Symmetry-informed Machine Learning for Deciphering Multicomponent Intrinsically Disordered Protein (IDP) Interactions

It is widely observed that intrinsically disordered proteins (IDPs) can drive condensate formation in the cell, but it remains a challenge to predict phase behaviors from IDP sequences. Previous work has either employed physics-based mean-field models that lack quantitative accuracy or large ML classifiers that accurately predict whether a condensate forms but give little physical insight. We propose a method to balance this accuracy-interpretability tradeoff by building a maximally expressive model that still obeys physical laws. The key advance is that we do not predict phase diagrams directly, but rather we build a model to predict free energies of IDP mixtures by training on an accessible thermodynamic quantity, in this case the equation of state (osmotic pressure). Our model consists of an encoder that maps each sequence onto a low-dimensional feature space, and a decoder that learns thermodynamic interactions and predicts the equation of state of an IDP mixture with different features and concentrations.
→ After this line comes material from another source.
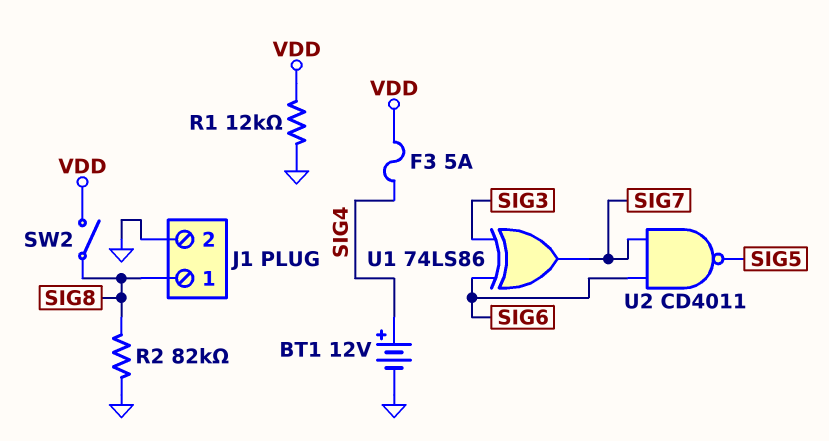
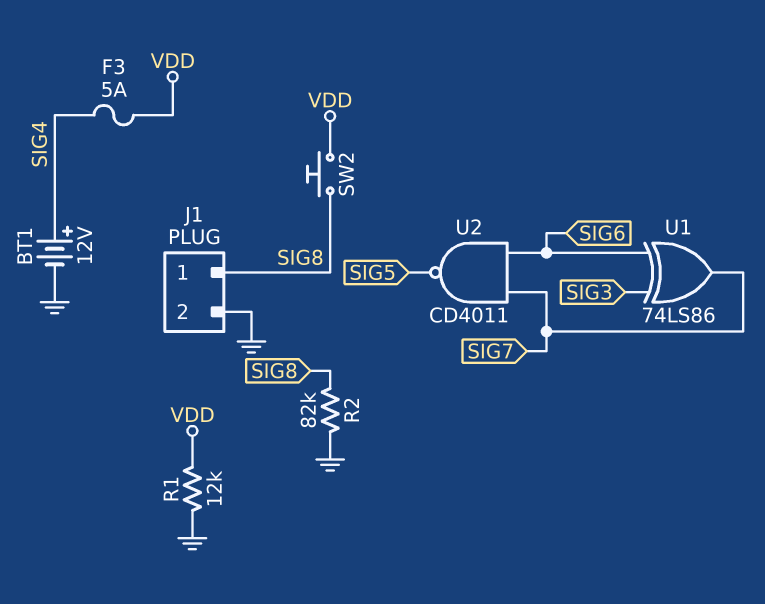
SW2: switch (SIG8, VDD) -> button (SIG8, VDD)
Importantly, the encoder encodes a sequence independently of the mixture in which it is found. This greatly reduces the number of parameters in the model and allows training with sparse data. Moreover, we require the decoder to obey the physical symmetries of a free energy landscape. These symmetries not only enable generalization of the model to mixtures with any number of species, but also improve interpretability of the model, as the chemical potential of a sequence in a mixture is always a linear projection of its feature-space representation. We demonstrate that our model predicts pressure, free energy, and phase diagrams with great accuracy, and also provides insights into the physics behind rich IDP-mixture phase behaviors.